> _GOAL OF THE EXERCISE_: Write an exact copy of the entries below that leaves out all pictures.

> _DATA PROVIDED_:
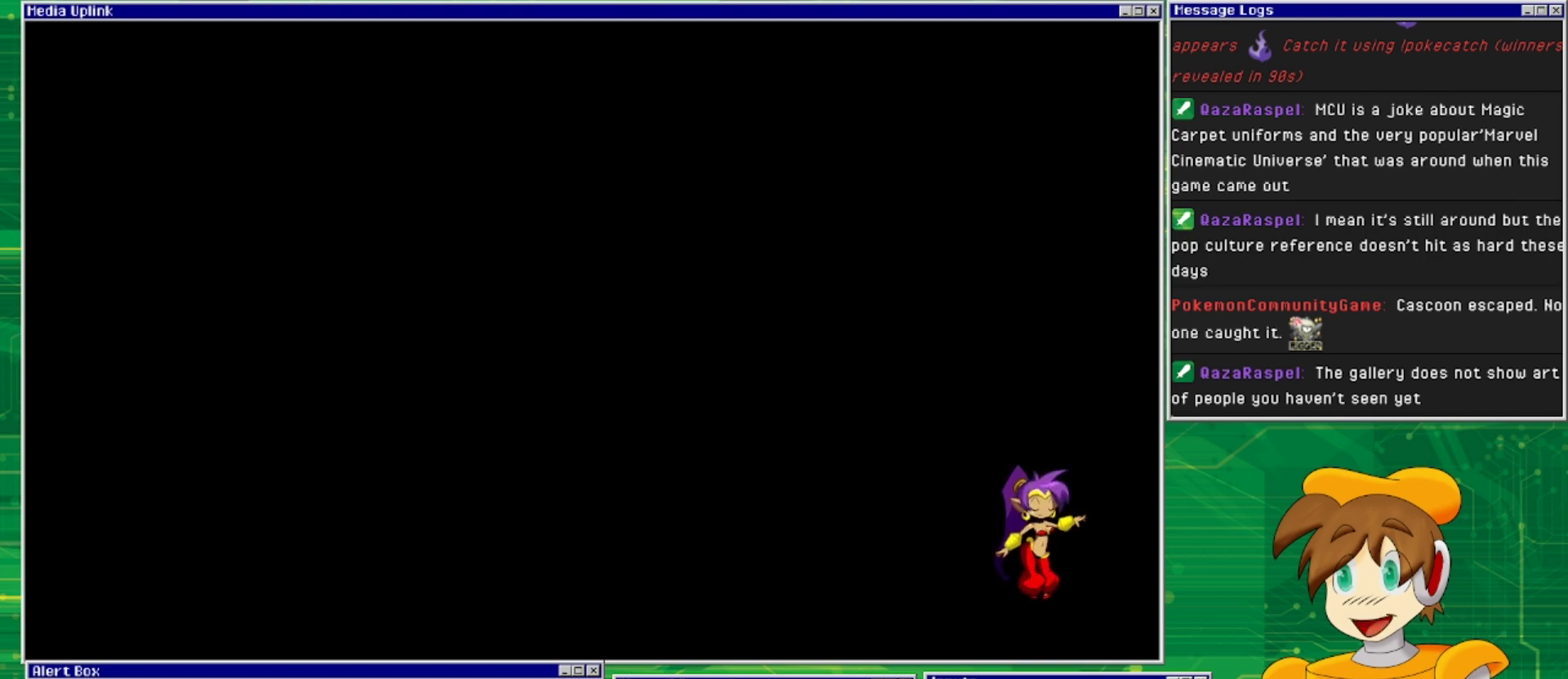
{"buttons": ["DPAD_LEFT"], "events": []}
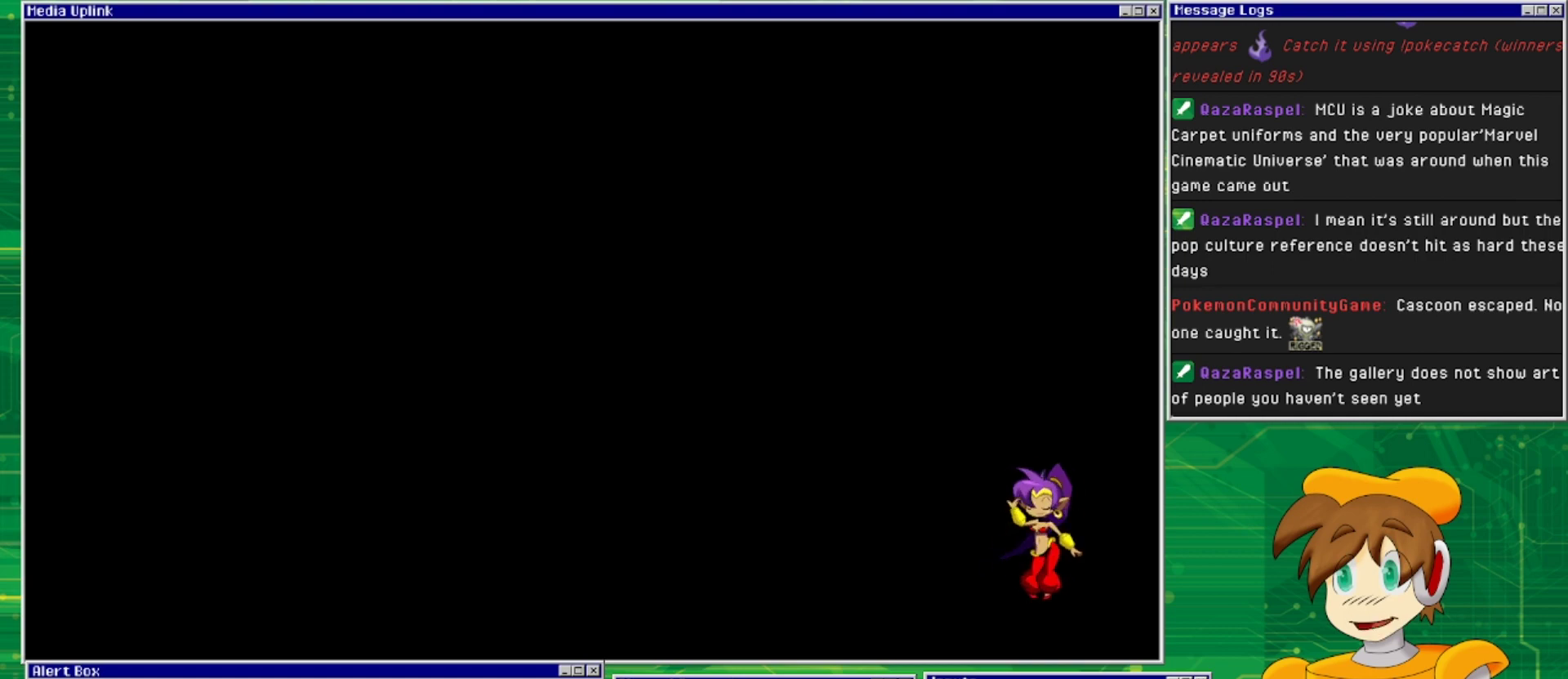
{"buttons": ["DPAD_LEFT"], "events": []}
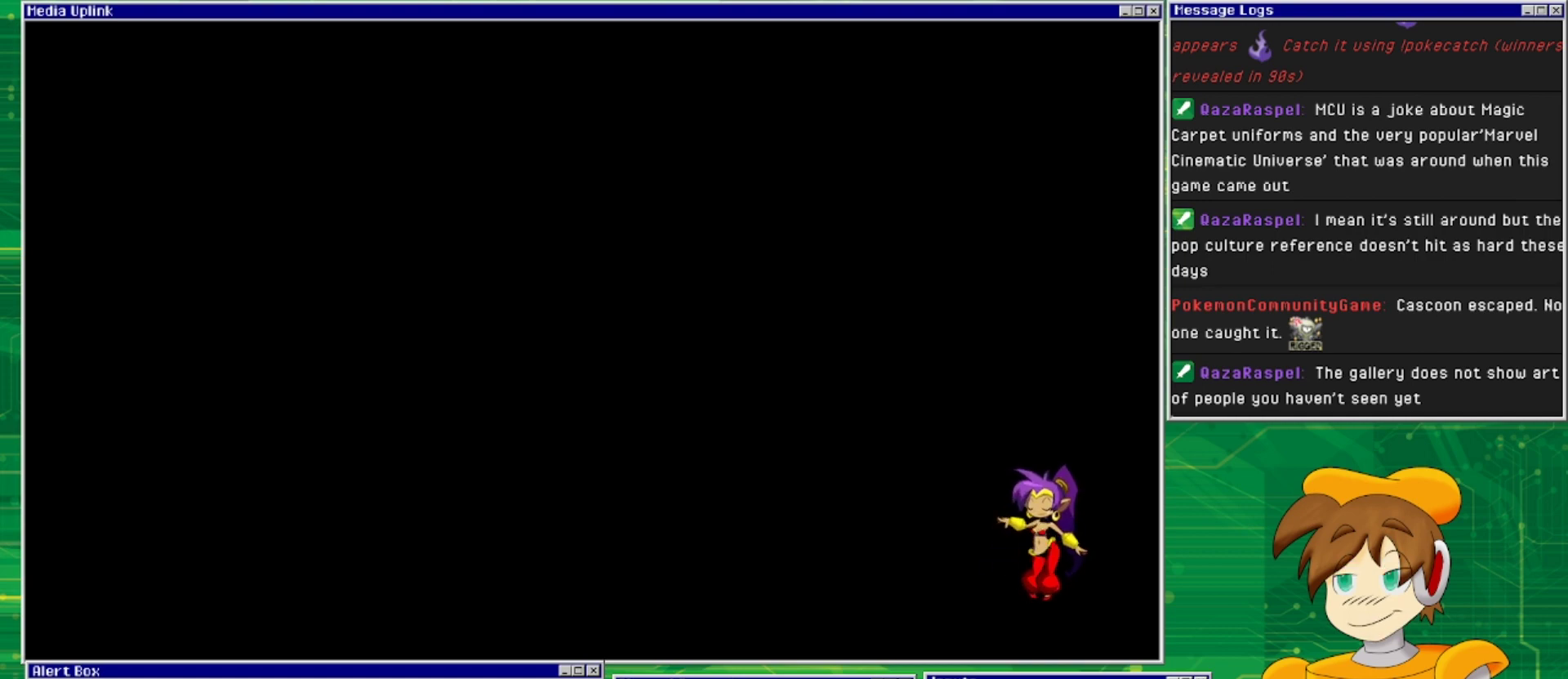
{"buttons": [], "events": [[467, "DPAD_LEFT", "up"]]}
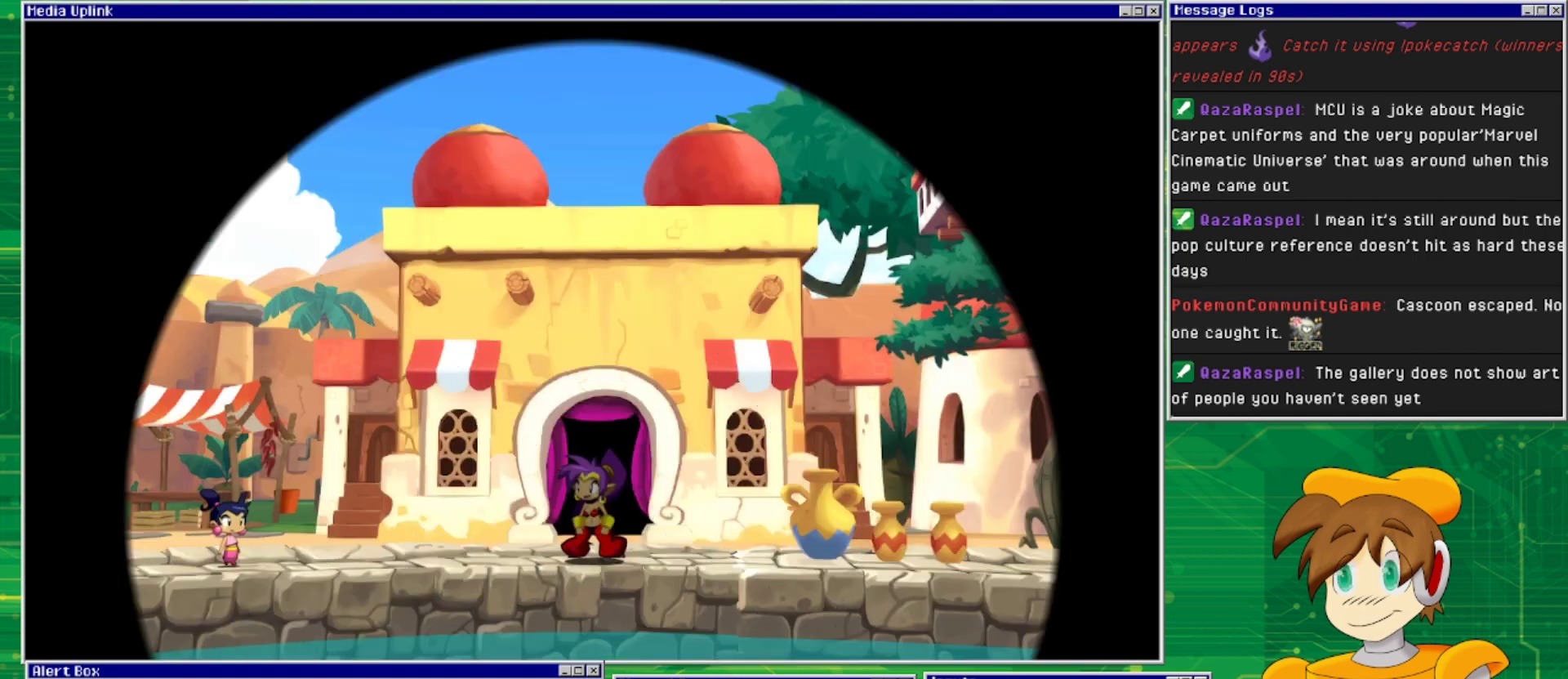
{"buttons": ["DPAD_LEFT"], "events": [[400, "DPAD_LEFT", "down"]]}
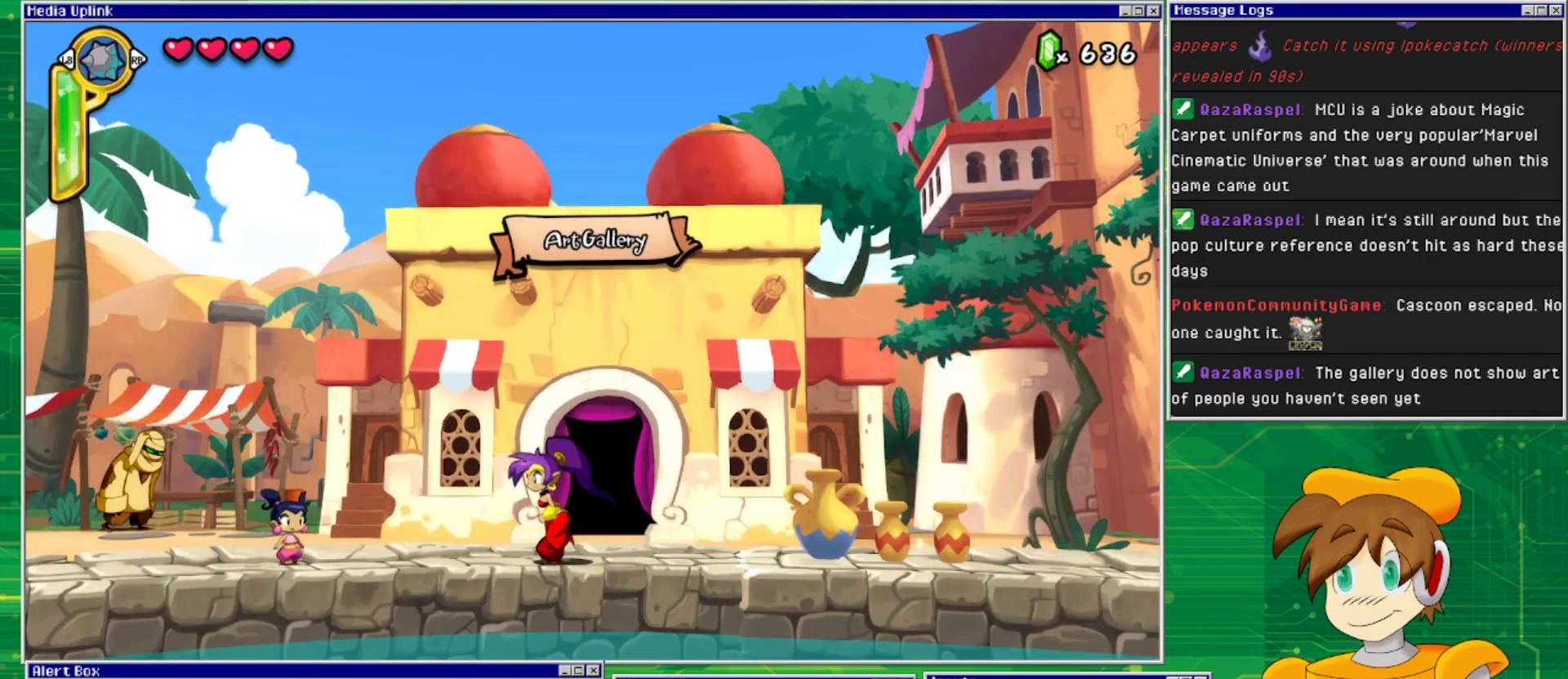
{"buttons": ["DPAD_LEFT"], "events": []}
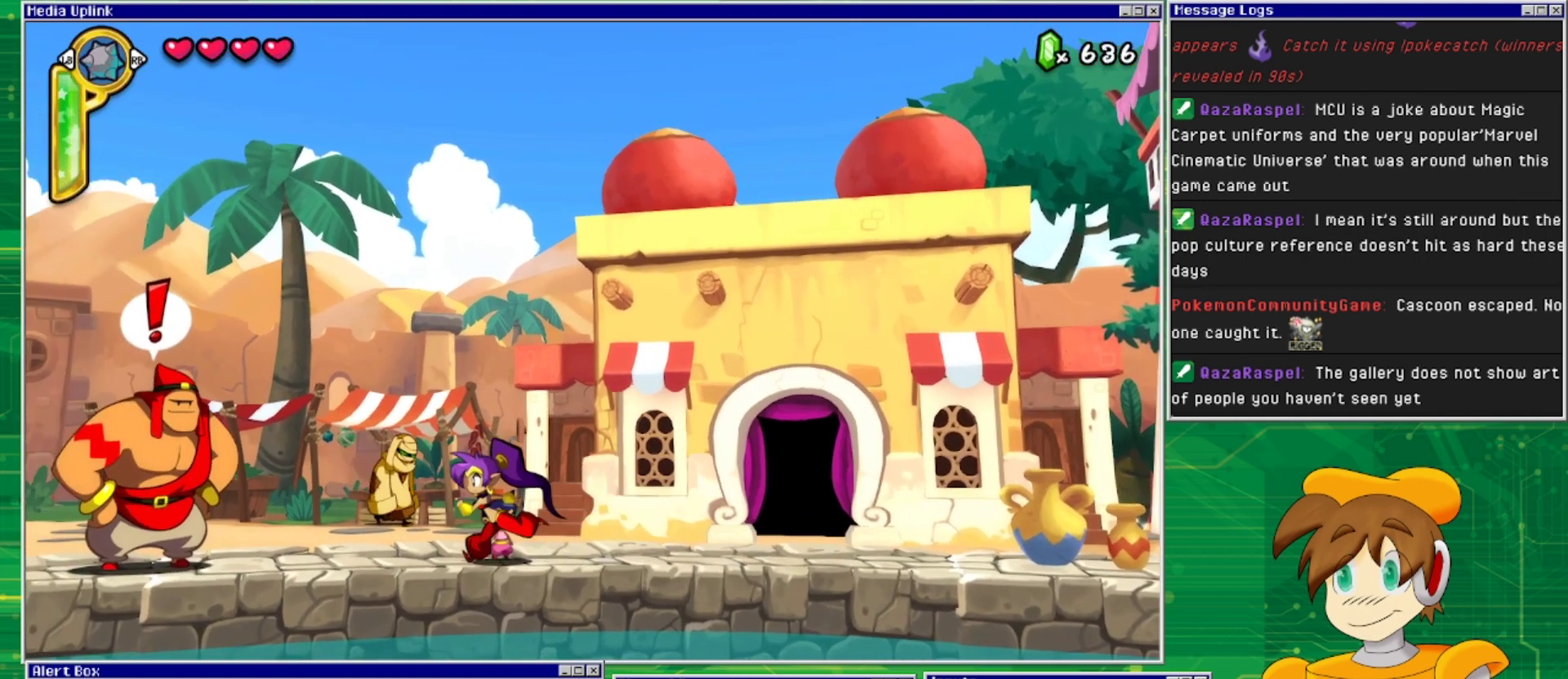
{"buttons": ["DPAD_LEFT"], "events": []}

> _SOLUTION FOR THIS TASK_:
{"buttons": ["DPAD_LEFT"], "events": []}
{"buttons": ["DPAD_LEFT"], "events": []}
{"buttons": [], "events": [[467, "DPAD_LEFT", "up"]]}
{"buttons": ["DPAD_LEFT"], "events": [[400, "DPAD_LEFT", "down"]]}
{"buttons": ["DPAD_LEFT"], "events": []}
{"buttons": ["DPAD_LEFT"], "events": []}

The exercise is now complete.